Szef gabinetu prezydenta Krzysztof Szczerski poinformował, że władze USA przekazały stronie izraelskiej krytyczną ocenę w sprawie niedopuszczenia do głosu prezydenta Andrzeja Dudy podczas obchodów 75. rocznicy wyzwolenia obozu Auschwitz-Birkenau, które odbędą się w Jerozolimie. Minister Krzysztof Szczerski spotkał się w Białym Domu z doradcą prezydenta Donalda Trumpa, a prywatnie jego zięciem, Jaredem Kushnerem, oraz kierownictwem Narodowej Rady Bezpieczeństwa.
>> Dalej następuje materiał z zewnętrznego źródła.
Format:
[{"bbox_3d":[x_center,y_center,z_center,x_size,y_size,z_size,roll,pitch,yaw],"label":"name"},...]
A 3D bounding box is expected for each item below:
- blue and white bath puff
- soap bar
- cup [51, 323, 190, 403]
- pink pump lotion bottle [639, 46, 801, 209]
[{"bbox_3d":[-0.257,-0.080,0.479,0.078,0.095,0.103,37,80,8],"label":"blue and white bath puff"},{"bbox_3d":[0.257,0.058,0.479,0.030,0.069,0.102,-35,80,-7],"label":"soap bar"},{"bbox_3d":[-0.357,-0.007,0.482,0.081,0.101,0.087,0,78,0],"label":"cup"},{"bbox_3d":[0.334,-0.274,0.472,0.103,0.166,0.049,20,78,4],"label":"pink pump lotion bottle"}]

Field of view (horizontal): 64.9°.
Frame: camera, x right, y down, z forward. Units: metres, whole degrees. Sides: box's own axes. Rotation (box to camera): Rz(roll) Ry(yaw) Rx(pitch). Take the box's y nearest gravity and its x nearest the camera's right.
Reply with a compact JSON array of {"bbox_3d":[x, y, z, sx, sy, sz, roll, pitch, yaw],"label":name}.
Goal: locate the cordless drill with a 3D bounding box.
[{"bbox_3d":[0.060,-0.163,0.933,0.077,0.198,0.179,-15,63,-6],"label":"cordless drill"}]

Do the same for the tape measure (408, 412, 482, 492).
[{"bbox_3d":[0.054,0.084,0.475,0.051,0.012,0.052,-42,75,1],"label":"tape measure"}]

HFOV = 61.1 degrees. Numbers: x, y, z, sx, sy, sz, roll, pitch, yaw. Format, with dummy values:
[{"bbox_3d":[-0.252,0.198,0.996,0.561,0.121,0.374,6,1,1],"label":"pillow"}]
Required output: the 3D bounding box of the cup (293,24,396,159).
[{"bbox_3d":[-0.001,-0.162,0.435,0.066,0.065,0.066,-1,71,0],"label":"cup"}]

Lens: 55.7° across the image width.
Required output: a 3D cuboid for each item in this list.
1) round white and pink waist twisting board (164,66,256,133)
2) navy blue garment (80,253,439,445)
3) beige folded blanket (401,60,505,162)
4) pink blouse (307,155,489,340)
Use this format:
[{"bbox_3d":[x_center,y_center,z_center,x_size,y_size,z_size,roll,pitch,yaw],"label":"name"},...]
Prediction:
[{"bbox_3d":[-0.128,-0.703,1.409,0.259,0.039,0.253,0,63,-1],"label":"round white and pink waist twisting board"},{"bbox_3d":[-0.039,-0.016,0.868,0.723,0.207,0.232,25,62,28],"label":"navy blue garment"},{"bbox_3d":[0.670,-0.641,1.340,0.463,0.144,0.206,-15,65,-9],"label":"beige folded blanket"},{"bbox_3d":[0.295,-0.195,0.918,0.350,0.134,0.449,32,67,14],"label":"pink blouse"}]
Po piątkowej wizycie w Białym Domu Krzysztof Szczerski powiedział, że strona amerykańska w pełni rozumie decyzję prezydenta Andrzeja Dudy o tym, że nie weźmie udziału w konferencji organizowanej przez Yad Vashem. - Mamy wyraźne poparcie dla decyzji Pana Prezydenta Andrzeja Dudy w sprawie nieobecności w Jerozolimie, bardzo jasne niezadowolenie czy wręcz oburzenie z faktu nieudzielenia głosu polskiemu prezydentowi - powiedział minister.
Szef gabinetu prezydenta dodał, że niezadowolenie strony amerykańskiej zostało głośno wyrażone przez Biały Dom stronie izraelskiej. - Strona izraelska zna stanowisko strony amerykańskiej, ono zostało wprost przekazane organizatorom tych uroczystości - dodał.
Minister Szczerski poinformował, że na organizowane w Polsce obchody rocznicy wyzwolenia niemieckiego obozu Auschwitz-Birkenau 27 stycznia przyleci delegacja amerykańska pod przewodnictwem sekretarza skarbu Stevena Mnuchina.
23 stycznia w Yad Vashem w Jerozolimie odbędzie się Piąte Światowe Forum Holokaustu, które ma być poświęcone 75-leciu wyzwolenia byłego niemieckiego nazistowskiego obozu koncentracyjnego Auschwitz-Birkenau. Udział w wydarzeniu weźmie udział około 40 światowych przywódców, zabraknie jednak polskiego prezydenta - nasz kraj będzie reprezentował ambasador RP w Izraelu, Marek Magierowski. Andrzej Duda postanowił nie brać udziału w spotkaniu, gdy okazało się, że nie przewidziano jego przemówienia.
- Drogami dyplomatycznymi zwróciłem się do strony izraelskiej o to, aby była możliwość wystąpienia najwyższego przedstawiciela polskiego państwa wśród innych prezydentów w związku ze Światowym Dniem Holocaustu i 75. rocznicą wyzwolenia obozu Auschwitz-Birkenau - mówił prezydent. Organizatorzy nie wprowadzili jednak zmian w agendzie spotkania, a Andrzej Duda postanowił odwołać swój udział.
- Uważałem, że uniemożliwienie zabrania głosu prezydentowi państwa, z którego pochodzili obywatele, którzy byli większością ofiar Holokaustu, to nie tylko godzenie w interesy Rzeczypospolitej, w interes Polaków, ale przede wszystkim jest to zakłamywanie prawdy historycznej - tłumaczył. Przypomnijmy, że podczas spotkania zarezerwowano czas na przemówienie prezydenta Rosji.